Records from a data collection
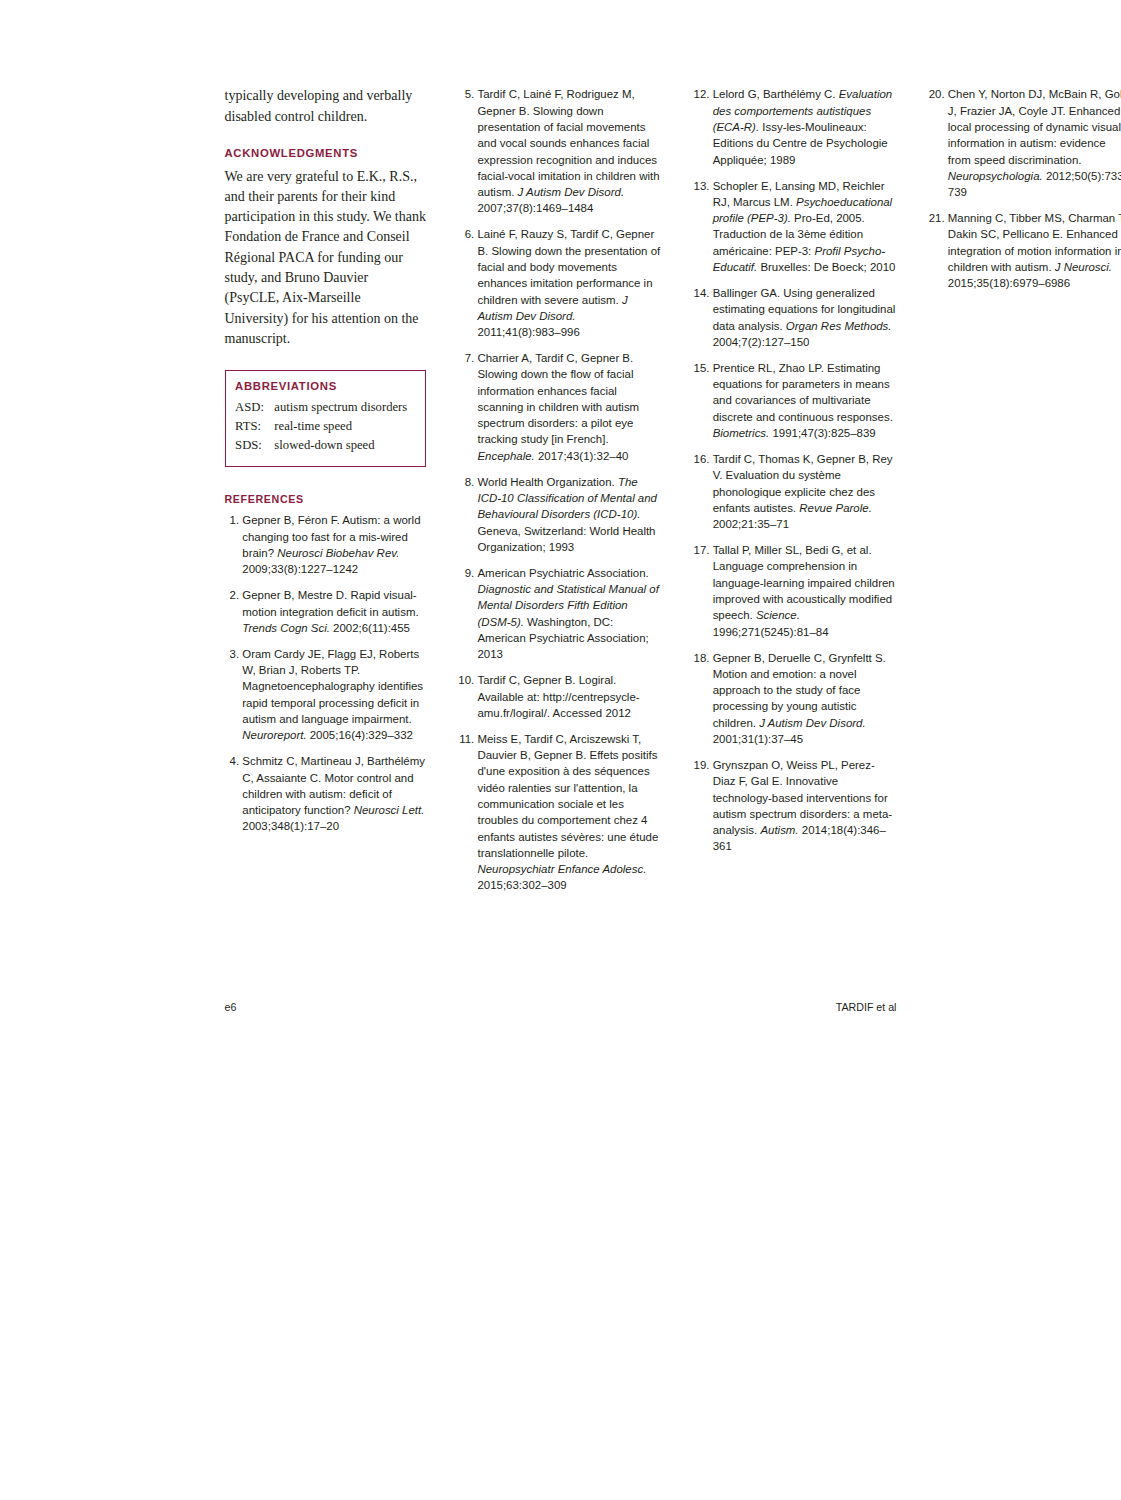typically developing and verbally disabled control children.
Acknowledgments
We are very grateful to E.K., R.S., and their parents for their kind participation in this study. We thank Fondation de France and Conseil Régional PACA for funding our study, and Bruno Dauvier (PsyCLE, Aix-Marseille University) for his attention on the manuscript.
Abbreviations
ASD: autism spectrum disorders RTS: real-time speed SDS: slowed-down speed
References
Gepner B, Féron F. Autism: a world changing too fast for a mis-wired brain? Neurosci Biobehav Rev. 2009;33(8):1227–1242
Gepner B, Mestre D. Rapid visual-motion integration deficit in autism. Trends Cogn Sci. 2002;6(11):455
Oram Cardy JE, Flagg EJ, Roberts W, Brian J, Roberts TP. Magnetoencephalography identifies rapid temporal processing deficit in autism and language impairment. Neuroreport. 2005;16(4):329–332
Schmitz C, Martineau J, Barthélémy C, Assaiante C. Motor control and children with autism: deficit of anticipatory function? Neurosci Lett. 2003;348(1):17–20
Tardif C, Lainé F, Rodriguez M, Gepner B. Slowing down presentation of facial movements and vocal sounds enhances facial expression recognition and induces facial-vocal imitation in children with autism. J Autism Dev Disord. 2007;37(8):1469–1484
Lainé F, Rauzy S, Tardif C, Gepner B. Slowing down the presentation of facial and body movements enhances imitation performance in children with severe autism. J Autism Dev Disord. 2011;41(8):983–996
Charrier A, Tardif C, Gepner B. Slowing down the flow of facial information enhances facial scanning in children with autism spectrum disorders: a pilot eye tracking study [in French]. Encephale. 2017;43(1):32–40
World Health Organization. The ICD-10 Classification of Mental and Behavioural Disorders (ICD-10). Geneva, Switzerland: World Health Organization; 1993
American Psychiatric Association. Diagnostic and Statistical Manual of Mental Disorders Fifth Edition (DSM-5). Washington, DC: American Psychiatric Association; 2013
Tardif C, Gepner B. Logiral. Available at: http://centrepsycle-amu.fr/logiral/. Accessed 2012
Meiss E, Tardif C, Arciszewski T, Dauvier B, Gepner B. Effets positifs d'une exposition à des séquences vidéo ralenties sur l'attention, la communication sociale et les troubles du comportement chez 4 enfants autistes sévères: une étude translationnelle pilote. Neuropsychiatr Enfance Adolesc. 2015;63:302–309
Lelord G, Barthélémy C. Evaluation des comportements autistiques (ECA-R). Issy-les-Moulineaux: Editions du Centre de Psychologie Appliquée; 1989
Schopler E, Lansing MD, Reichler RJ, Marcus LM. Psychoeducational profile (PEP-3). Pro-Ed, 2005. Traduction de la 3ème édition américaine: PEP-3: Profil Psycho-Educatif. Bruxelles: De Boeck; 2010
Ballinger GA. Using generalized estimating equations for longitudinal data analysis. Organ Res Methods. 2004;7(2):127–150
Prentice RL, Zhao LP. Estimating equations for parameters in means and covariances of multivariate discrete and continuous responses. Biometrics. 1991;47(3):825–839
Tardif C, Thomas K, Gepner B, Rey V. Evaluation du système phonologique explicite chez des enfants autistes. Revue Parole. 2002;21:35–71
Tallal P, Miller SL, Bedi G, et al. Language comprehension in language-learning impaired children improved with acoustically modified speech. Science. 1996;271(5245):81–84
Gepner B, Deruelle C, Grynfeltt S. Motion and emotion: a novel approach to the study of face processing by young autistic children. J Autism Dev Disord. 2001;31(1):37–45
Grynszpan O, Weiss PL, Perez-Diaz F, Gal E. Innovative technology-based interventions for autism spectrum disorders: a meta-analysis. Autism. 2014;18(4):346–361
Chen Y, Norton DJ, McBain R, Gold J, Frazier JA, Coyle JT. Enhanced local processing of dynamic visual information in autism: evidence from speed discrimination. Neuropsychologia. 2012;50(5):733–739
Manning C, Tibber MS, Charman T, Dakin SC, Pellicano E. Enhanced integration of motion information in children with autism. J Neurosci. 2015;35(18):6979–6986
e6 TARDIF et al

TASK TO COMPLETE: Go through the entries and return each line where the word "visual" appears.

RESPONSE TO THIS EXERCISE:
Gepner B, Mestre D. Rapid visual-motion integration deficit in autism. Trends Cogn Sci. 2002;6(11):455
Chen Y, Norton DJ, McBain R, Gold J, Frazier JA, Coyle JT. Enhanced local processing of dynamic visual information in autism: evidence from speed discrimination. Neuropsychologia. 2012;50(5):733–739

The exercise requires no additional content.